Пол Грэгори в статье, опубликованной в журнале «Экономическая политика», сравнил экономические реформы Михаила Сергеевича Горбачева и Дэн Сяопина. Горбачев дал много экономических свобод людям, которым эти свободы не были нужны: они и так материально хорошо жили. Для городского общества, живущего в значительной степени за счет государства, эти свободы могли означать в конечном счете неравенство и обеднение. А Дэн Сяопин в условиях нищей крестьянской страны давал свободы, которых крестьяне хотели: они давали им достаток благодаря собственному труду. Это бухаринский путь построения социализма, если угодно. Горбачев же дал гораздо больше, чем общество могло переварить. Настоящий же спрос в СССР был на политические свободы: без них образованное городское общество не было готово верить в предлагаемые экономические перемены.
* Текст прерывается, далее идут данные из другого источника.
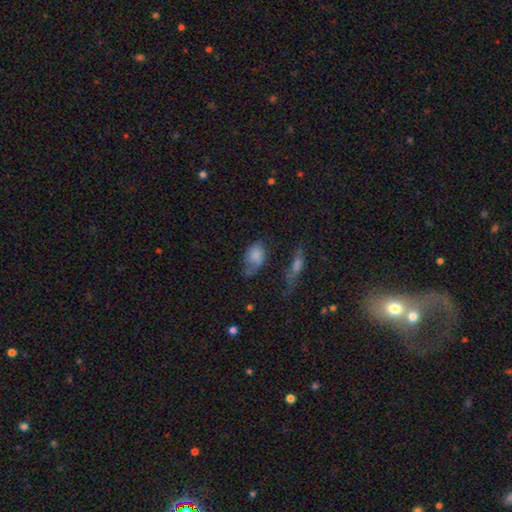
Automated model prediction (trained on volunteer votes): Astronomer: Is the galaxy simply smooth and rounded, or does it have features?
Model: smooth — 72%.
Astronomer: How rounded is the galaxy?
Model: in between — 86%.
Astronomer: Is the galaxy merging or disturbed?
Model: none — 43% (runner-up: minor disturbance, 31%).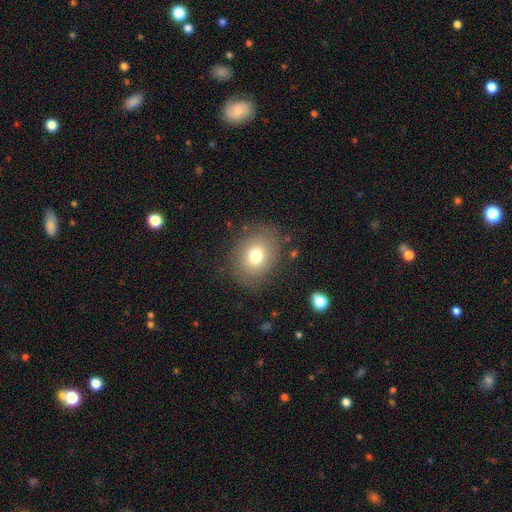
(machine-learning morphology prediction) This appears to be a smooth galaxy with no disk features (75%) that is in between round and cigar-shaped (53%). Merging: none (81%).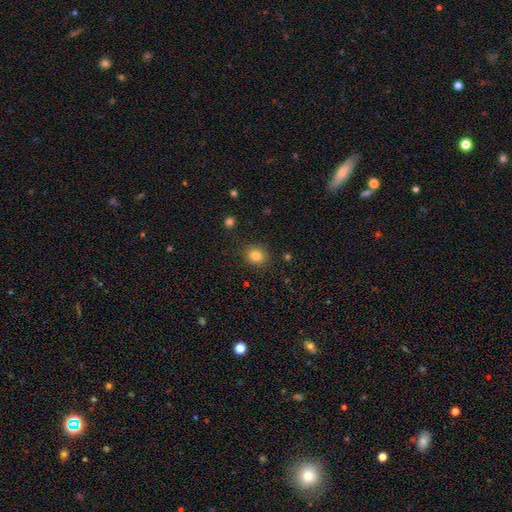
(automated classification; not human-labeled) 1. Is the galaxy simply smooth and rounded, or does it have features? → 83% smooth, 12% star or artifact, 5% featured or disk.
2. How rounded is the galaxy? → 76% round, 23% in between, 1% cigar-shaped.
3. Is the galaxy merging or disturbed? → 87% none, 9% minor disturbance, 3% major disturbance, 1% merger.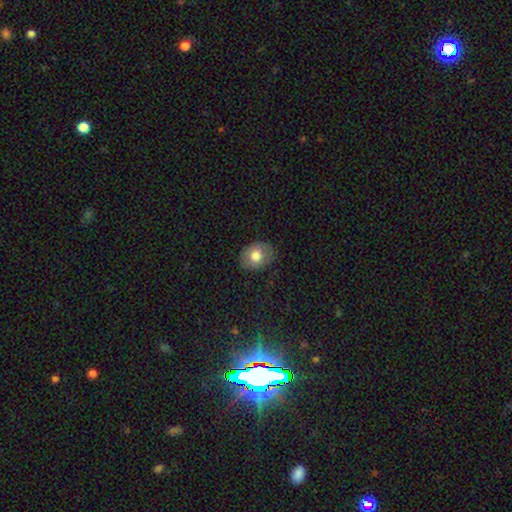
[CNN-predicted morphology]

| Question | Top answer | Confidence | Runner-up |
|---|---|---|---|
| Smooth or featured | smooth | 73% | featured or disk (18%) |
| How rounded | in between | 57% | round (42%) |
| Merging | none | 81% | minor disturbance (15%) |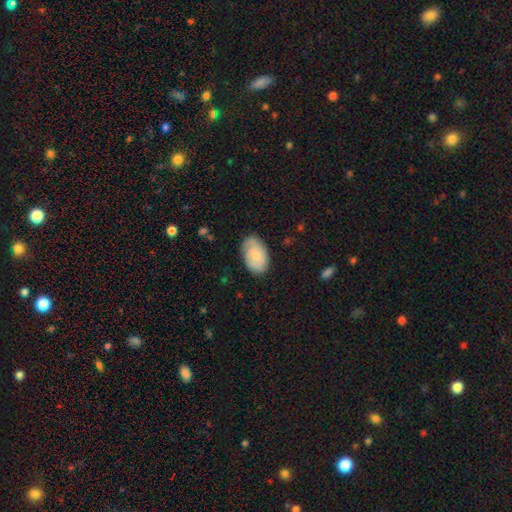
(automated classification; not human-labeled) smooth-or-featured: smooth: 55% | featured or disk: 39% | star or artifact: 6%
  how-rounded: in between: 91% | round: 8% | cigar-shaped: 1%
  merging: none: 72% | minor disturbance: 21% | major disturbance: 5% | merger: 1%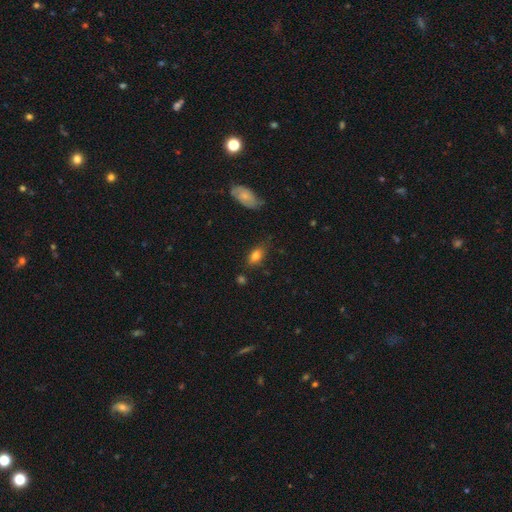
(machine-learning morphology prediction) smooth-or-featured: smooth: 79% | featured or disk: 12% | star or artifact: 9%
  how-rounded: in between: 86% | round: 9% | cigar-shaped: 5%
  merging: none: 73% | minor disturbance: 20% | major disturbance: 4% | merger: 3%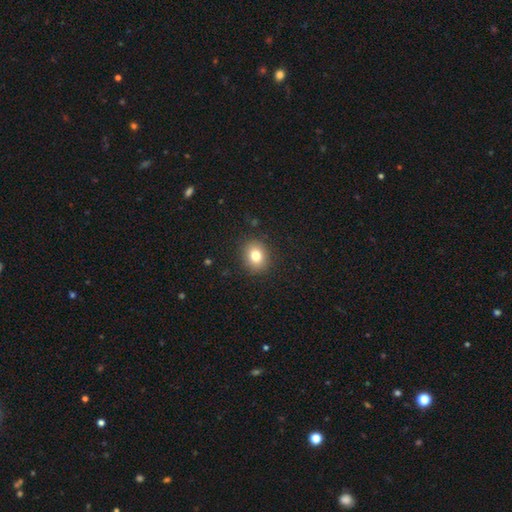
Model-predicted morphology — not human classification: Smooth or featured? smooth (79%)
How rounded? round (63%)
Merging? none (88%)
Экономической либерализации хотели предприятия, не понимая, впрочем, что за ней последует и что рыночная свобода предполагает ответственность. В конце 1991 г. руководитель одного из крупнейших автомобильных заводов спрашивал у Гайдара: «Правда ли, что со 2 января я смогу продавать машины кому хочу и по любой цене?» И услышав в ответ «да, если у вас их кто-то купит», решил, что имеет дело с человеком, мягко говоря, крайне наивным. Ведь он на протяжении десятилетий был держателем дефицитного товара, за которым стоит очередь. Потребовалось время, чтобы советские директора поняли, что такое рынок потребителя. И когда поняли, начали блокировать реформы.
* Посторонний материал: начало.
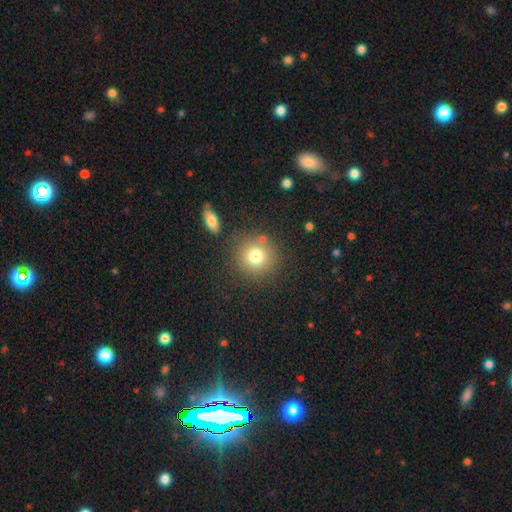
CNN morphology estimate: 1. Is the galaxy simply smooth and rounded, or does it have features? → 76% smooth, 14% star or artifact, 10% featured or disk.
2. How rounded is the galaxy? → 92% round, 7% in between, 1% cigar-shaped.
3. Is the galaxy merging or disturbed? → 84% none, 8% minor disturbance, 5% merger, 3% major disturbance.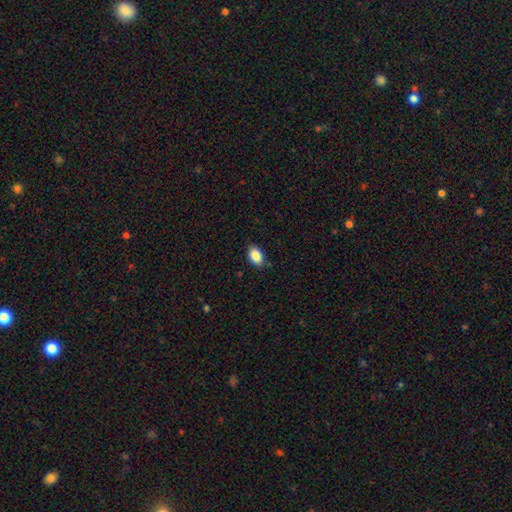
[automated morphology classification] The model was most divided on "merging": none: 85%, minor disturbance: 12%, major disturbance: 2%, merger: 1%. More confident: smooth or featured — smooth (88%); how rounded — in between (87%).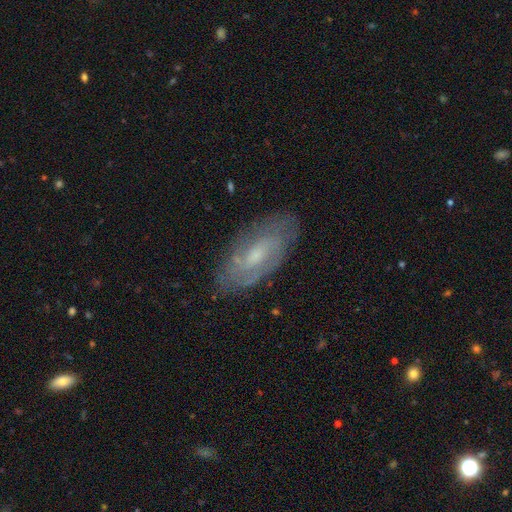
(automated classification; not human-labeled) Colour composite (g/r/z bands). It shows a featured or disk galaxy (69%) with a weak bar (46%, tied with no), tight (52%) spiral arms (82%) and a moderate central bulge (47%). Merging: none (78%).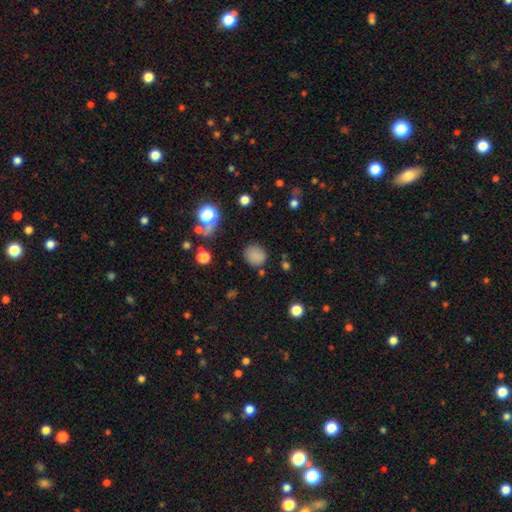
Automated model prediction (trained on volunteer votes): A smooth galaxy with no disk features (80%) that is round (81%).

Vote fractions:
- Smooth or featured? smooth: 80% / star or artifact: 14% / featured or disk: 6%
- How rounded? round: 81% / in between: 18% / cigar-shaped: 1%
- Merging? none: 80% / minor disturbance: 12% / major disturbance: 5% / merger: 3%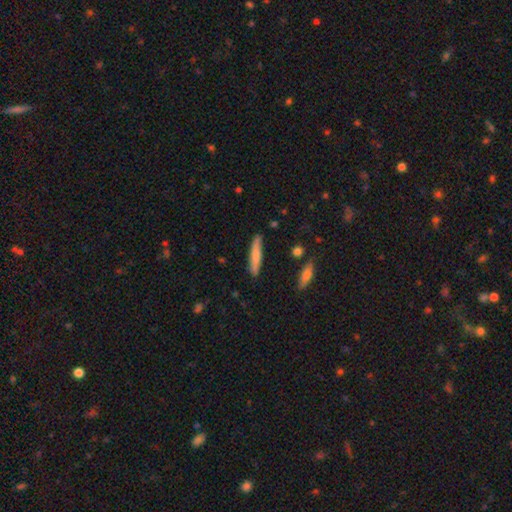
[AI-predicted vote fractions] smooth_or_featured: smooth (p=0.72) [alt: featured or disk p=0.22]
how_rounded: cigar-shaped (p=0.89) [alt: in between p=0.10]
merging: none (p=0.85) [alt: minor disturbance p=0.11]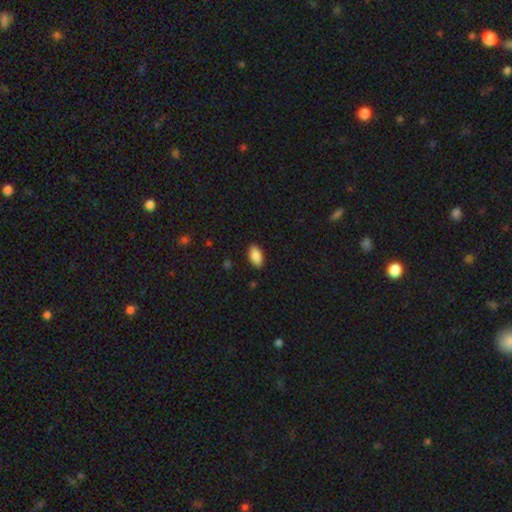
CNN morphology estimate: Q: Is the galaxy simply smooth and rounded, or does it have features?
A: smooth — 89%.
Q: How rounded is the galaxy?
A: in between — 94%.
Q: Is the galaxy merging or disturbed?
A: none — 88%.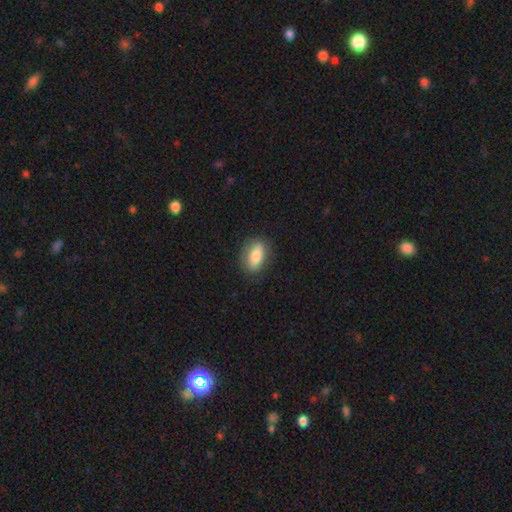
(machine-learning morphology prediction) Smooth or featured? Predicted: smooth (p=0.73). How rounded? Predicted: in between (p=0.85). Merging? Predicted: none (p=0.81).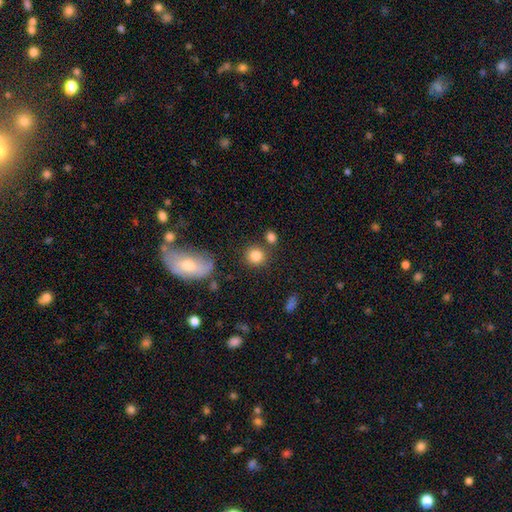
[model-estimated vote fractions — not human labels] Q: Smooth or featured?
A: smooth (83%); runner-up: star or artifact (10%)
Q: How rounded?
A: round (88%); runner-up: in between (11%)
Q: Merging?
A: none (76%); runner-up: merger (10%)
— А сейчас не похожая ситуация? Разве обществу не нужны политические преобразования?

— Вы, наверное, хотите, чтобы я сказал: «Да, конечно». Но у меня нет ощущения, что в обществе есть на это спрос, в отличие от середины 80-х. Конечно, есть много людей, для которых это важно. Но это все-таки активное меньшинство. Иногда оно становится доминирующей силой. Но отнюдь не всегда. У нас сейчас более популярна эпоха Александра III, чем Александра II.

Надо быть готовым к реформам, когда они встанут в политическую повестку, и проводить их так, чтобы они не привели к политическим потрясениям. Две полномасштабные революции ХХ в. слишком много для истории нашей страны. Но обратите внимание, у нас нет сколько-нибудь значимой политической силы, которая предлагала бы альтернативную повестку. Повестка идет изнутри власти.
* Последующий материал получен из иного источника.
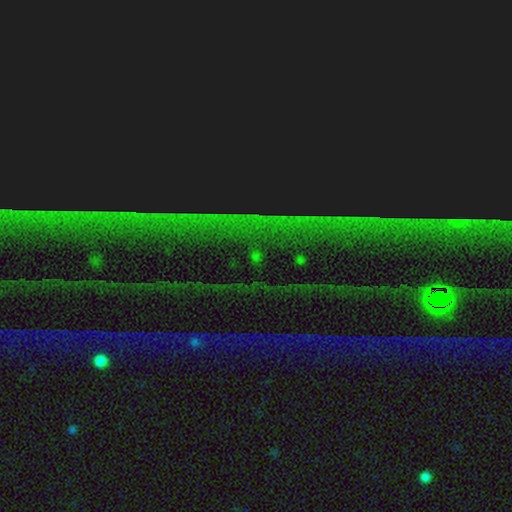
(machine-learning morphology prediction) Q: Smooth or featured?
A: star or artifact (78%); runner-up: featured or disk (12%)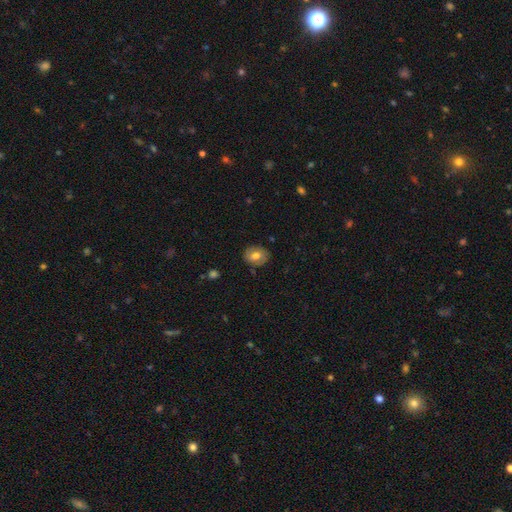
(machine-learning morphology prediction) Smooth or featured?
  - smooth: 63% *
  - featured or disk: 29%
  - star or artifact: 8%
How rounded?
  - in between: 52% *
  - round: 47%
  - cigar-shaped: 1%
Merging?
  - none: 82% *
  - minor disturbance: 13%
  - major disturbance: 3%
  - merger: 1%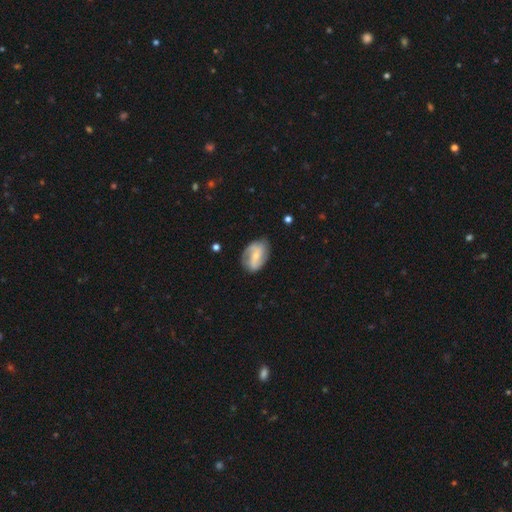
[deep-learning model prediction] featured or disk 65%, smooth 29%, star or artifact 6%. Down the decision tree: edge-on disk — no (96%); bar — weak (40%); spiral arms — yes (86%); spiral arm count — 2 (71%); spiral winding — medium (39%); bulge size — small (65%); merging — none (74%).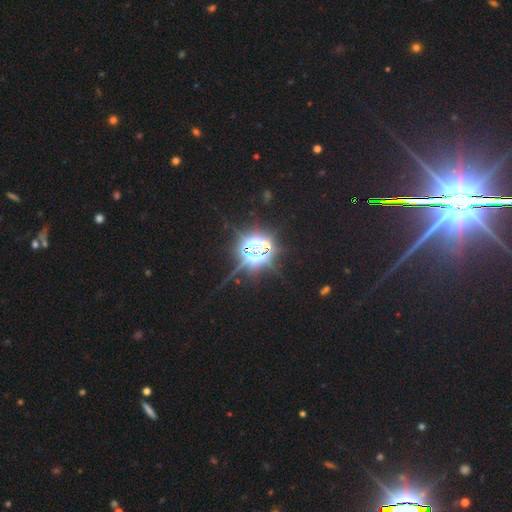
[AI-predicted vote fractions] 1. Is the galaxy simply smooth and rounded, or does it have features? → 84% star or artifact, 8% smooth, 8% featured or disk.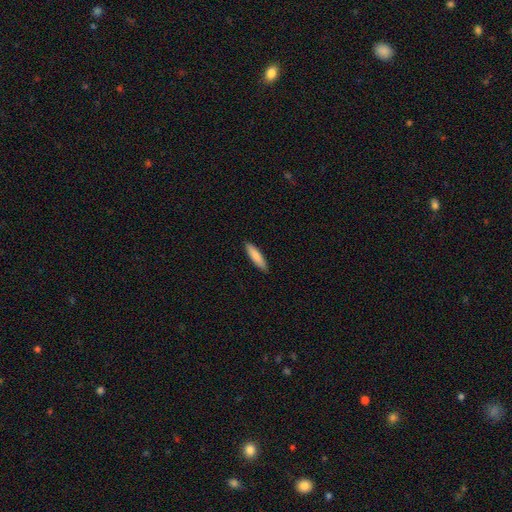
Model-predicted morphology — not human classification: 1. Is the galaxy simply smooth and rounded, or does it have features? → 85% smooth, 10% featured or disk, 5% star or artifact.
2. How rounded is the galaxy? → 77% cigar-shaped, 21% in between, 1% round.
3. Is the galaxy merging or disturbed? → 91% none, 7% minor disturbance, 1% major disturbance, 1% merger.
— Возможно, потому что альтернативные политические силы были зачищены?

— Маргинализированы. И предлагаемая ими повестка сводится к популизму.

Опыт говорит, что источником модернизации должна выступать элита — в этом ее основное предназначение. Но она должна не следовать за большинством, а вести его за собой, видеть дальше текущей ситуации. Крах Советского Союза был, прежде всего, банкротством элиты.

— Но должна быть сменяемость элит. Иначе не происходит созидательного разрушения.

— Традиционно после кризиса должен быть V-образный отскок, темп восстановительного роста выше нормального, как было у нас после 1998 г. Но сейчас ведущие страны, включая нас, научились хорошо справляться с кризисами. Практически никто не банкротится. Банки, если и банкротятся, то в силу определенной политики властей, а не естественным путем. Но, научившись смягчать кризисы, мы практически нейтрализовали «созидательное разрушение», которое расчищает пространство для обновления.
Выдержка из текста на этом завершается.